A new class of cancer treatments that unleash the power of the immune system on tumors may depend on some unlikely allies. Two studies of mice in this week's issue of Science demonstrate that the gut microbiome—the swarms of microorganisms dwelling in the intestines—determines how effective these cancer immunotherapies are.
Known as checkpoint inhibitors, the therapies foil one of cancer's devious survival tricks: its ability to turn off the immune response that might otherwise attack tumor cells. Yet despite their promise, the drugs so far only help a minority of people with cancer. Researchers have suspected that genetic differences between patients might explain the varying responses, notes molecular biologist Scott Bultman of the University of North Carolina School of Medicine in Chapel Hill. The new results are encouraging, he says, because “it's easier to change your gut microbiota than your genome.”
Checkpoint inhibitors target molecules that are key to cancer's immune-blocking effect. Some tumor cells stimulate CTLA4, a receptor on T cells that dials down their activity; others don a protein called PD-L1 that stifles potential T cell attackers. Ipilimumab, a monoclonal antibody that in 2011 became the first checkpoint inhibitor to receive Food and Drug Administration approval, blocks CTLA4, whereas other therapies, such as nivolumab and pembrolizumab, target PD-L1 or its receptor.
Ipilimumab often triggers colitis, an inflammation of the large intestine, where part of our microbiome lives. This side effect suggested that checkpoint inhibitors could interact with the microbiome. To figure out whether they do, oncoimmunologist Laurence Zitvogel of the Gustave Roussy Cancer Campus in Villejuif, France, and colleagues tracked the growth of tumors implanted into mice lacking intestinal bacteria. They found that an antibody that blocks CTLA4 was less powerful in the animals.

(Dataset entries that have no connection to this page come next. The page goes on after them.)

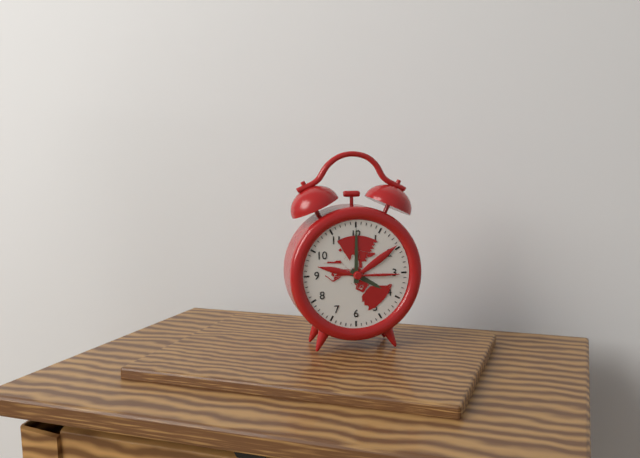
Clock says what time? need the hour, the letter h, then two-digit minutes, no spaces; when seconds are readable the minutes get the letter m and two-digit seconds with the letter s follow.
4h00
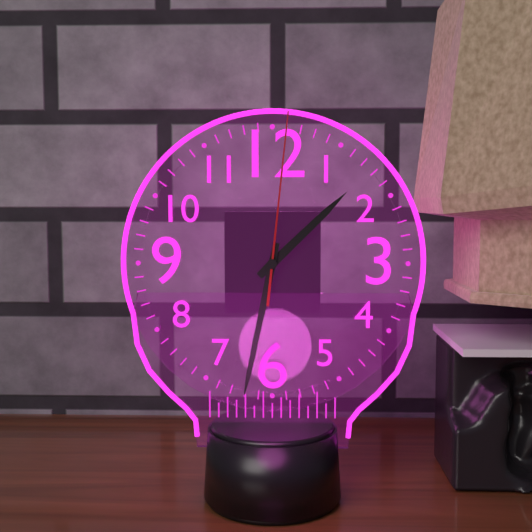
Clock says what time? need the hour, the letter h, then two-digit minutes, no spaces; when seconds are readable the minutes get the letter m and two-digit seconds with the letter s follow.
1h32m01s
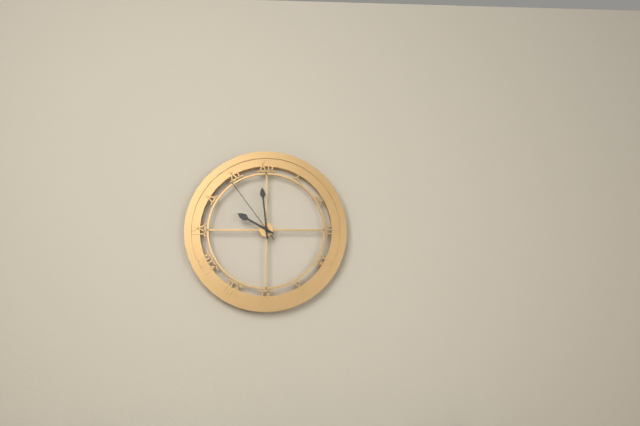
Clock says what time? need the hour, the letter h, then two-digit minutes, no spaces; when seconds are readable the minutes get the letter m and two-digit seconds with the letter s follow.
9h59m54s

The key missing microbes appeared to be bacteria in the Bacteroides and Burkholderia genera. Feeding those organisms to the microbe-free mice, either in pure form or in Bacteroides-rich feces from certain ipilimumab-treated patients, strengthened the animals' response to a CTLA4-inhibiting antibody. “Our immune system can be mobilized by the trillions of bacteria we have in our gut,” Zitvogel says.
A second team led by immunologist Thomas Gajewski of the University of Chicago in Illinois came to a similar conclusion after noticing that melanoma tumors grew slower in mice from one supplier than in mice from another. Caging the mice together so that their microbiomes could homogenize erased the difference in tumor growth, indicating that the bacteria in one set of mice had been aiding their immune system. This team pinpointed members of the genus Bifidobacterium as an immune helper: Feeding mice a probiotic that contains several Bifidobacterium species increased the efficiency of a PD-L1–blocking antibody against tumors.

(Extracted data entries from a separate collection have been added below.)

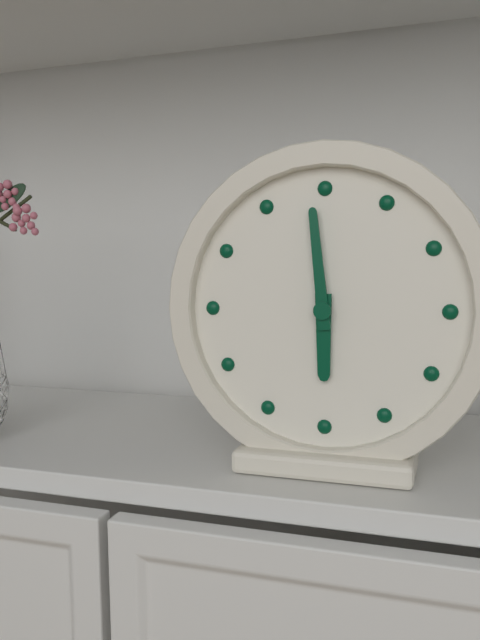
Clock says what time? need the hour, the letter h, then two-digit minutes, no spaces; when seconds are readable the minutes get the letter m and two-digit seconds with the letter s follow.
5h59
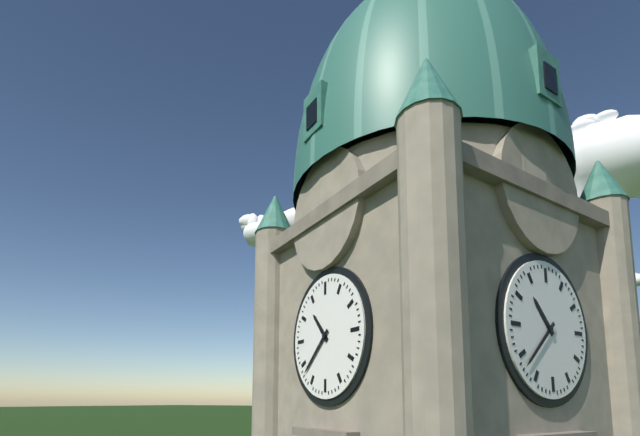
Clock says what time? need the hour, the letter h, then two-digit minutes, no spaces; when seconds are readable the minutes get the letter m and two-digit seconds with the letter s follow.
10h38
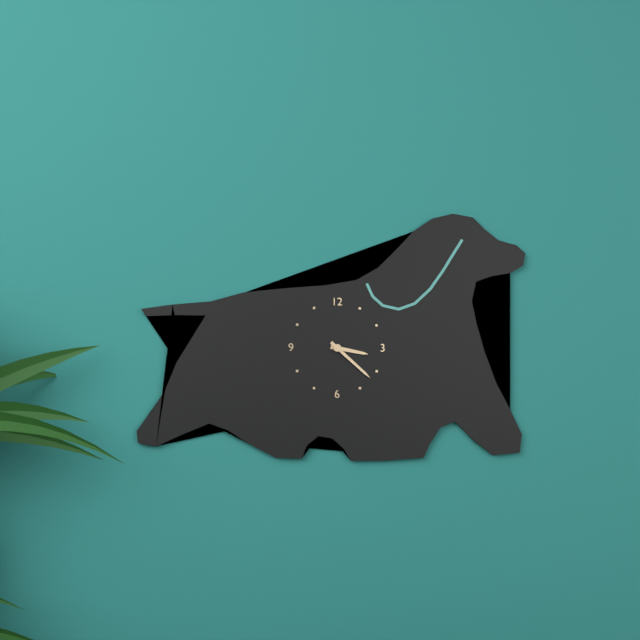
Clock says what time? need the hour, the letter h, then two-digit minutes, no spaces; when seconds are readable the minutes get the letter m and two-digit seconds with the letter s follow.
3h22
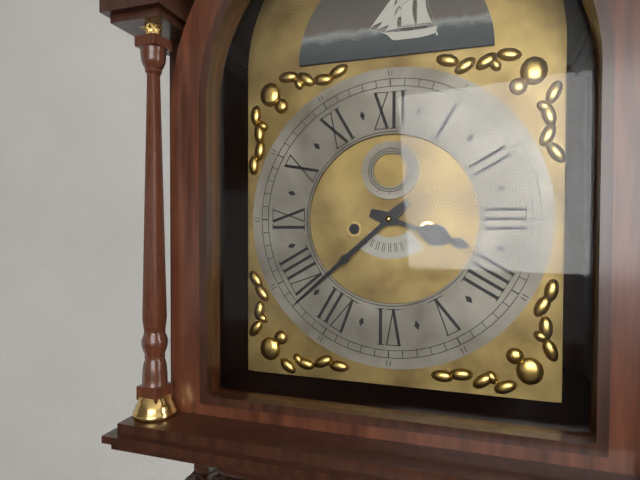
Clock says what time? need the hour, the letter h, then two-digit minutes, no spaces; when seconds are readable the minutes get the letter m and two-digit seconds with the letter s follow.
3h38
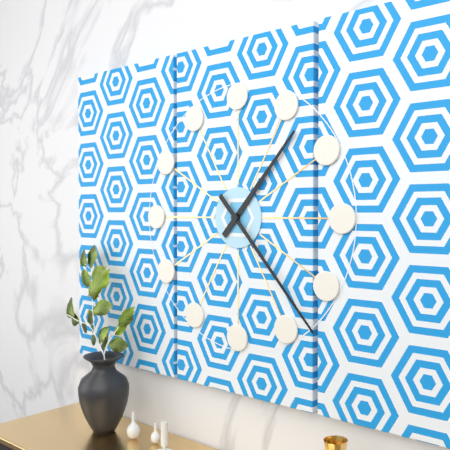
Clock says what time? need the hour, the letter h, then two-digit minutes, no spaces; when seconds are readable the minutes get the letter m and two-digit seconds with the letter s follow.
1h23
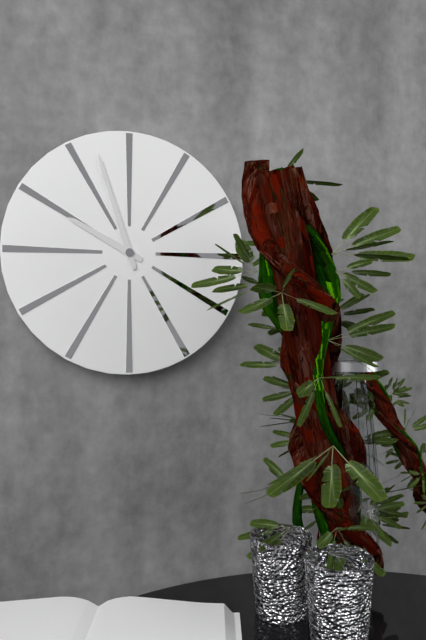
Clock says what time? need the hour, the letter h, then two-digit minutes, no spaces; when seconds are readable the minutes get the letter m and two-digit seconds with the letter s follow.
9h57
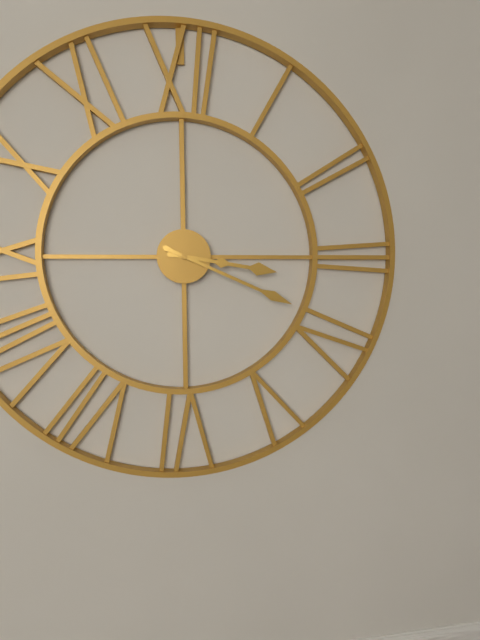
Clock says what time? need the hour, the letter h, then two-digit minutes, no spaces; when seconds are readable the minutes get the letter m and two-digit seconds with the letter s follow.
3h19
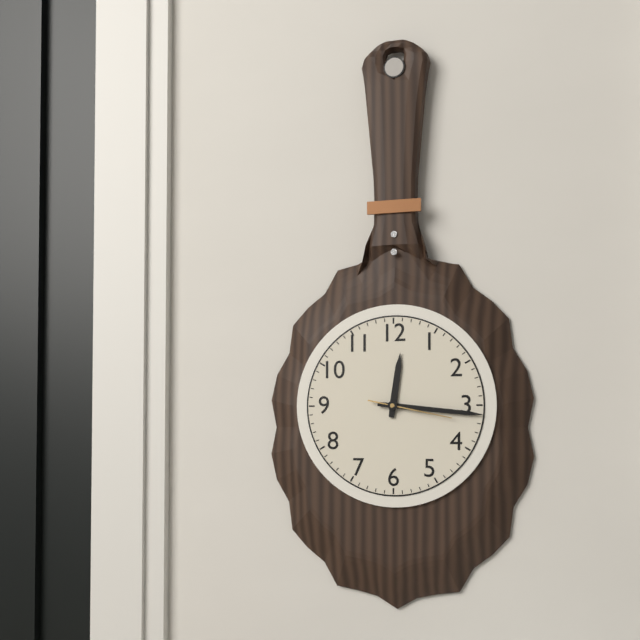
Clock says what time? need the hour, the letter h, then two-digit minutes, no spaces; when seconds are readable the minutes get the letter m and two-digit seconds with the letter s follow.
12h16m17s
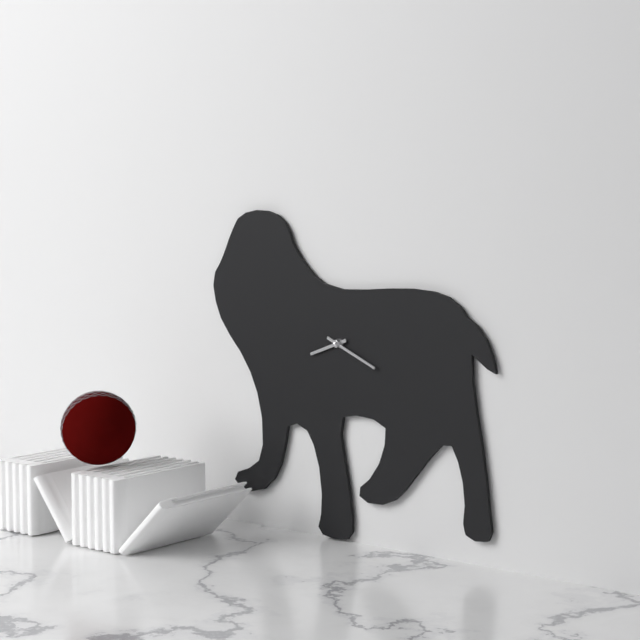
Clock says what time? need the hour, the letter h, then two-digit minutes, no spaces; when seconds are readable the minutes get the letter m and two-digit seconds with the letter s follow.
8h19
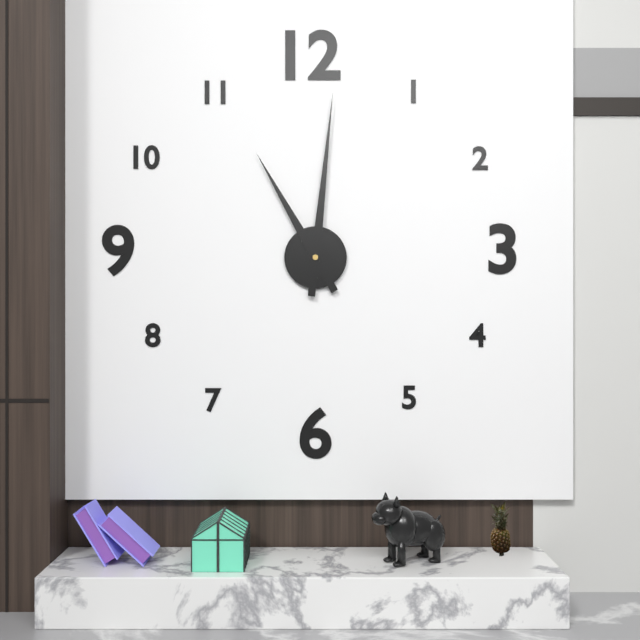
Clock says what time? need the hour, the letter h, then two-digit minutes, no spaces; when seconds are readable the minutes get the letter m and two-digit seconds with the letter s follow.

The fact that the two teams implicated different bacterial groups doesn't worry microimmunologist Christian Jobin of the University of Florida College of Medicine in Gainesville. “Different drugs, different bugs, but the same endpoint,” he says.

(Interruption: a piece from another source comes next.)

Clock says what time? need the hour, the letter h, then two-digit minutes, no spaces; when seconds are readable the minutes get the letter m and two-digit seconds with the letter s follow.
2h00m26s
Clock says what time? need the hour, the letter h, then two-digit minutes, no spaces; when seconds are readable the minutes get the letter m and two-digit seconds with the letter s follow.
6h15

Exactly how the microbiome bolsters the drugs remains unclear. Still, the discovery “opens up novel ways to potentially augment therapy,” says Cynthia Sears, an infectious disease specialist at Johns Hopkins School of Medicine in Baltimore, Maryland. Doctors could, for example, try to beef up antitumor responses with probiotics, although Zitvogel notes that regulatory agencies haven't approved their use for cancer patients.